Em outubro de 2024, oficiais de Justiça, auxiliados por um chaveiro, cumpriram ordem de busca e apreensão em imóvel localizado em São Conrado, zona sul do Rio de Janeiro, com o objetivo de localizar bens integrante do espólio deixado pelo cantor Erasmo Carlos, conforme mandado judicial requisitado pelos filhos Leonardo Esteves e Gil Esteves contra a viúva Fernanda Esteves.
Desdobramento da Ação Judicial e Caracterização do Mandado
A operação ocorreu após decisão proferida pela Justiça do Rio de Janeiro, que determinou o uso de força policial e arrombamento para garantir a execução do mandado, diante da resistência presunta da parte reclamada. O s documentos obtidos pelo Correio confirmam que a ação decorre de disputa entre os descendentes de Erasmo Carlos e sua cônjuge sobrevivente, sobre a destinação do patrimônio deixado pelo artista, cujo valor patrimonial estimado ultrapassa os R$ 500 milhões, segundo avaliação pericial conjunta realizada por tabeliães credenciados.
O contexto histórico da disputa remonta à morte de Erasmo Carlos em 2023, quando a viúva assumiu temporariamente a função de inventariante do espólio antes de desistir em fevereiro de 2024, transferindo a responsabilidade formalmente ao filho Leonardo Esteves, conforme atestado notarial registrado na 4ª Vara Cível da Capital. A ausência de consenso entre as partes gerou ações judiciais para garantir a transparência na partilha dos bens, incluindo ativos culturais de alto valor simbólico e econômico.
O s troféus Grammy de 2014 e 2018 estavam entre os bens desaparecidos durante a operação de busca e apreensão em São Conrado.

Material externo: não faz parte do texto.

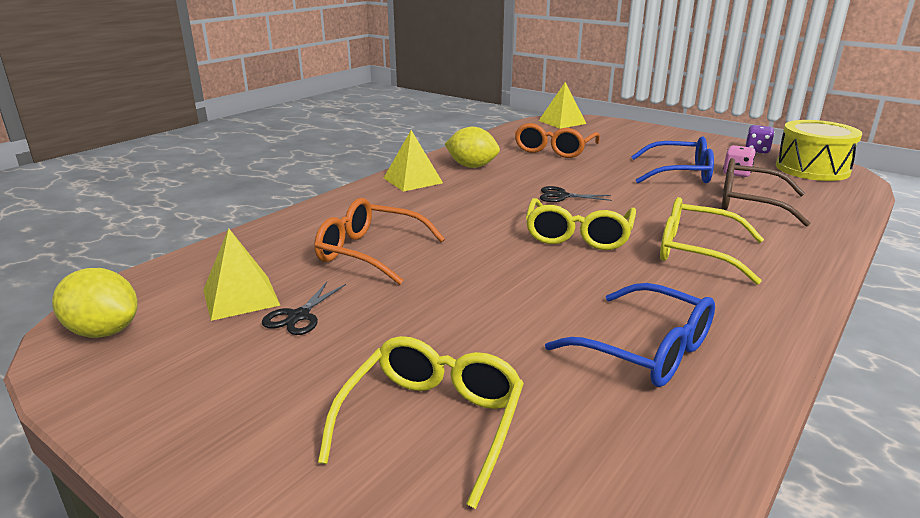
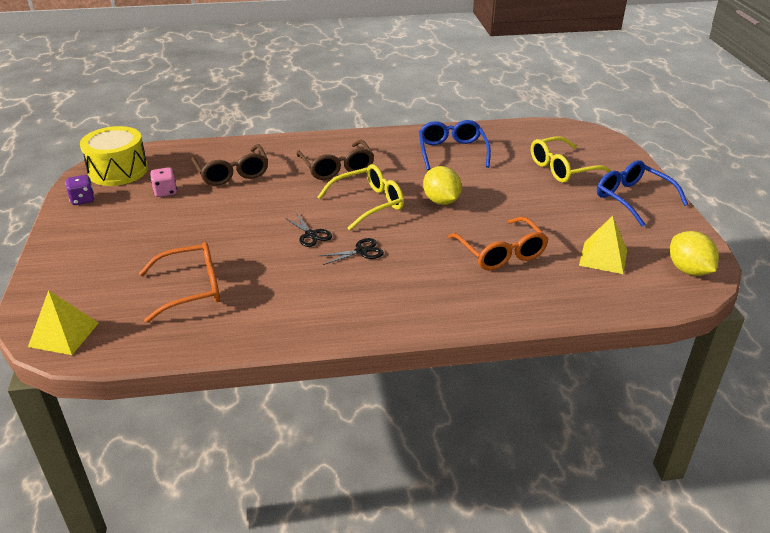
camera: 135 degrees left, 10 degrees up
(299, 316) = (579, 230): black scissors -> black scissors (361, 251)
(413, 180) = (375, 314): yellow pyramid -> none
(472, 166) = (299, 306): yellow lemon -> yellow lemon (441, 201)
(679, 173) = (193, 211): blue glasses -> blue glasses (632, 199)
(696, 252) = (337, 168): yellow glasses -> brown glasses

Repercussão Legal e Cenários Possíveis
A Justiça Federal já acionada pela denúncia dos filhos do cantor alega indícios de ocultação dolosa dos objetos, com base em laudos periciais que apontam ausência de registro documental das peças desaparecidas; o Ministério Público do Estado do Rio de Janeiro notificou Fernanda Esteves para prestar esclarecimentos sob pena de responsabilização criminal por sonegação de bens espólio.
Especialistas em direito hereditário apontam que, caso os itens não sejam localizados nos próximos 90 dias, o juiz competente poderá determinar a inclusão automática dos valores estimados em inventário para efeito de partilha, independentemente da localização física dos objetos originais.